Data entries
== Segment start ==
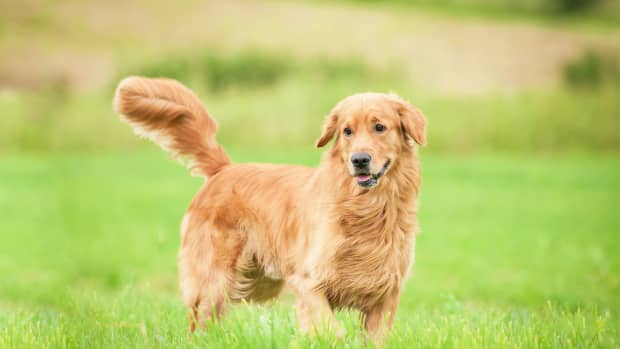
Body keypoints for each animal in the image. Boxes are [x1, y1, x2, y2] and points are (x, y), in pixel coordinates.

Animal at [112, 76, 426, 340]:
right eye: (347, 131)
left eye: (379, 127)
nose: (359, 160)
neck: (365, 208)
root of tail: (223, 170)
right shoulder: (308, 282)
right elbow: (332, 330)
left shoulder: (386, 294)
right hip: (214, 281)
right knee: (198, 324)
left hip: (257, 281)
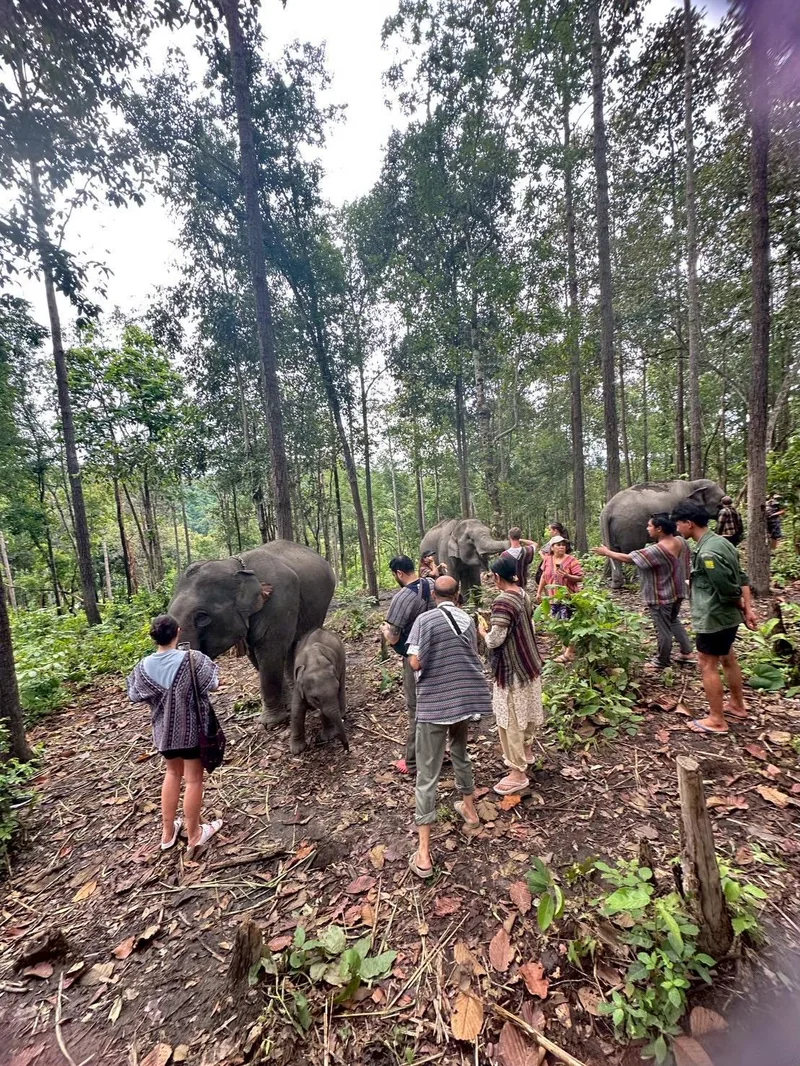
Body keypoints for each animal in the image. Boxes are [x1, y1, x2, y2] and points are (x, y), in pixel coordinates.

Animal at [169, 541, 335, 728]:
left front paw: (270, 723)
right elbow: (257, 657)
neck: (234, 565)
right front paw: (285, 707)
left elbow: (270, 652)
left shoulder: (279, 601)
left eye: (202, 617)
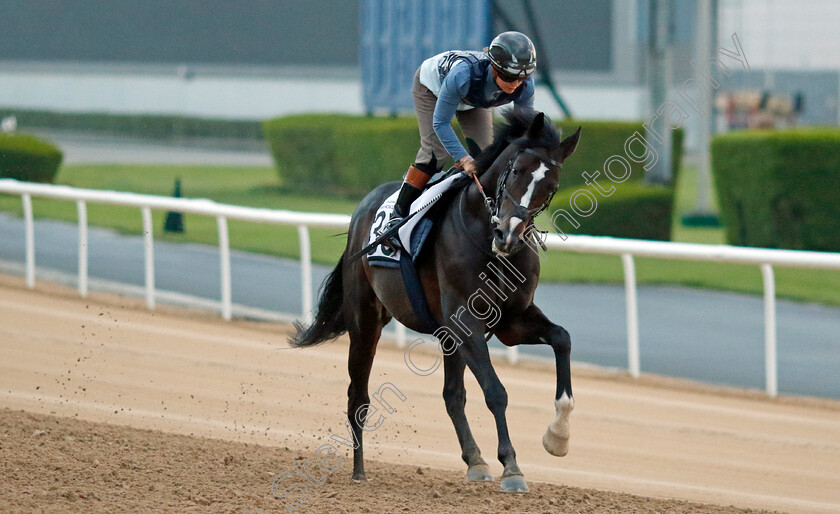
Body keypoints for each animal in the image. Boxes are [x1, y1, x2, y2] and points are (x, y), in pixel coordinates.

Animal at [290, 109, 576, 492]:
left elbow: (562, 338)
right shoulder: (466, 321)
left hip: (446, 334)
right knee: (358, 396)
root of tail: (363, 208)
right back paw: (359, 470)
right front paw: (512, 467)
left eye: (551, 186)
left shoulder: (510, 321)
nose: (508, 235)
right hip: (366, 319)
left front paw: (557, 436)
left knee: (452, 395)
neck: (486, 239)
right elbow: (495, 391)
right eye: (516, 170)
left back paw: (475, 461)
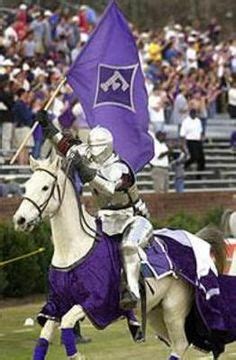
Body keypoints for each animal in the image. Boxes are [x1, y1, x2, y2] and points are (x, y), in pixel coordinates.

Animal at [13, 155, 227, 360]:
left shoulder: (96, 303)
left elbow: (67, 323)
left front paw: (77, 355)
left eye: (45, 187)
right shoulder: (56, 306)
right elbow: (43, 339)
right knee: (178, 345)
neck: (74, 248)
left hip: (173, 309)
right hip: (155, 313)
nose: (20, 220)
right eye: (27, 186)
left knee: (181, 344)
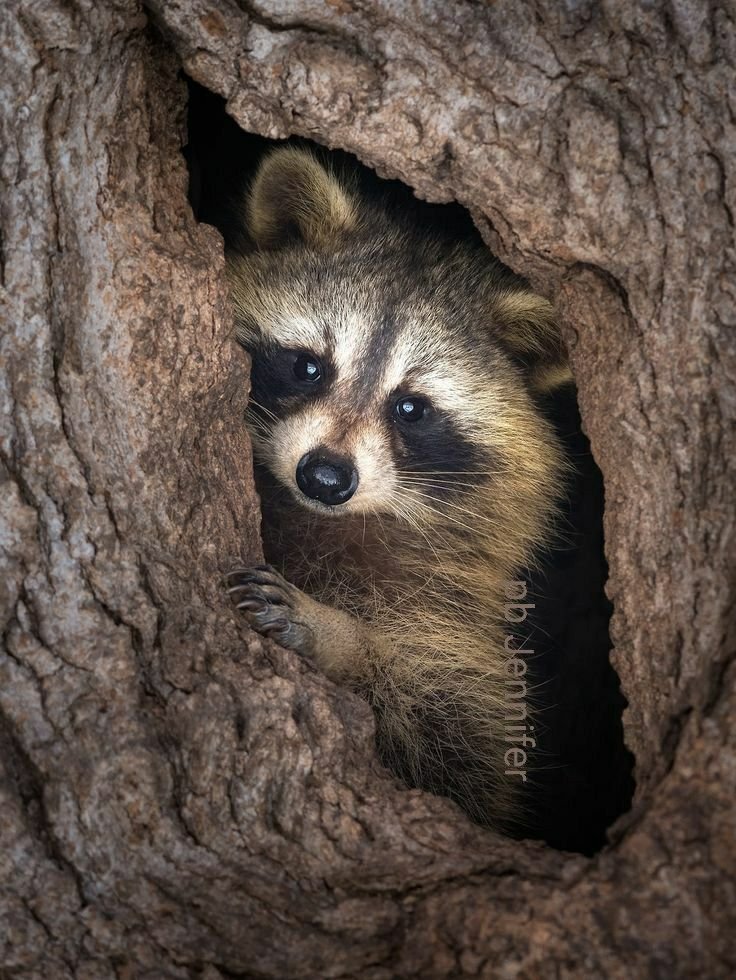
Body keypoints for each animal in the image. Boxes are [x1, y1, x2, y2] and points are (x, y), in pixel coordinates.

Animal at [225, 147, 572, 830]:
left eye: (410, 409)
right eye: (308, 366)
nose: (324, 477)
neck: (324, 520)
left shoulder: (453, 612)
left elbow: (448, 732)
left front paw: (340, 636)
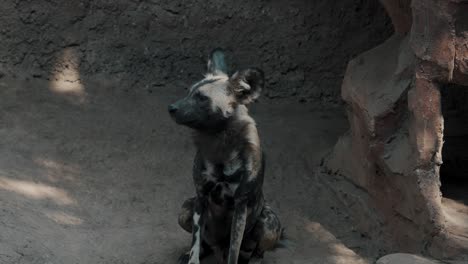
== Segment end ==
* THE PROBLEM
Put down exactly the lines of the data above that run from its first line through the line bearing "left elbow: (270, 652)", and no pictures.

* OUTPUT FOR THIS TASK
Body keypoints for each animal in the image. Boxes are [x1, y1, x2, y2] and points are (x, y), in pixel coordinates.

Animal at [112, 76, 426, 340]:
right eye: (347, 131)
left eye: (379, 127)
nose: (359, 160)
neck: (365, 208)
root of tail: (223, 170)
right shoulder: (308, 282)
right elbow: (332, 330)
left shoulder: (386, 294)
right hip: (214, 281)
right knee: (198, 324)
left hip: (257, 281)
Body keypoints for each animal in the image. Boxes are [x1, y1, x2, y2] and points are (x, y), in pixel coordinates.

Animal at [169, 541, 335, 728]:
left front paw: (270, 723)
right elbow: (257, 657)
neck: (234, 565)
right front paw: (285, 707)
left elbow: (270, 652)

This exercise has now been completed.